Articolo a cura di Alberto Battaglia
Fra i nomi del revival psichedelico degli ultimi anni, i The Black Angels, che sono di certo tra le teste di serie, propongono il rock acido con uno spirito tra i più fedeli alle origini del genere. Le tecnologie, gli effetti e le diavolerie che a fine anni Sessanta non si potevano neanche immaginare vengono assimilate e messe al servizio del Dio del trip. Il vessillo zigzagato stile visione LSD alle spalle del palco non è che il manifesto d'intenti per una band che (senza inventare nulla) promette semplicemente: "ti faremo viaggiare". E i Nostri si dimostreranno una band di parola.

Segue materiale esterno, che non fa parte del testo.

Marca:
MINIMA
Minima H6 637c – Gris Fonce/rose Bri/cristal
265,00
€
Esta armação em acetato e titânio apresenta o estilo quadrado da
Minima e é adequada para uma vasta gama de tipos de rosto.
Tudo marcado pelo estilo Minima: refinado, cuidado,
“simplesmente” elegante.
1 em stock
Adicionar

I cinque individui che compogono il gruppo si presentano senza troppi fronzoli d'immagine, il cantante Alex Maas ricorderebbe un Bud Spencer in versione più minuta (barba e berretto sono proprio quelli). La musica attacca senza convenevoli e per tutto il live la comunicazione sarà solo per gli strumenti, quasi nessun dialogo col pubblico. La prima piacevole sorpresa è il superbo melange sonoro: nonostante le numerose chitarre (fino a tre in alcuni pezzi), la tastiera effettata e tutto il resto l'impatto strumentale resta sempre definito, riconoscibile nelle sue singole parti. Il risultato è un sound fluido e fluttuante: la voce è un eco, la tastiera volteggia carica di tremolo, le chitarre sono impegnate l'una ricamare frasi, l'altra a distendere droni mentre dietro incalza, costante, la sezione ritmica. Non sarà certo l'esecuzione a macchiare la prestazione della band texana. Alcuni brani sono da knock out assicurato. Supportati dalla macchina allucinogena sopra descritta alcune pasticche sonore come "Manipulation", "The Prodigal Sun" o "Young Man Dead" inducono allo spegnimento progressivo della mente cosciente. Altri pezzi rivelano un'anima puramente blues e alleggeriscono un po' il tono acido del concerto, fra questi "The Sniper", tratto dalla loro ultima fatica datata 2010: "Phosphene Dream".  Il mood fricchettone regge alla grande fino a metà concerto, oltre una sostanziale continuità a lungo andare tedia un po', complice il fatto che la scaletta perde mordente proprio sul più bello. Ciononostante il pubblico, di certo un po' di nicchia, resta in larga parte più che soddifatto.

Assistere a un concerto dei Black Angels fa un anche un effetto curioso: in un epoca nella quale i simboli della perdizione del '68 sono più amarcord che bandiere di riti collettivi, ci si ritrova a simulare una situazione che purtroppo o per fortuna non esiste più, ossia l'esperienza del trip collettivo. La musica c'è, l'atmosfera, le luci... Tutto è al punto giusto, ma adesso la vera protagonista è la passione che unisce attorno a questo spirito d'altri tempi un pubblico che, semplicemente, gioca a fare  l'hippie per una notte.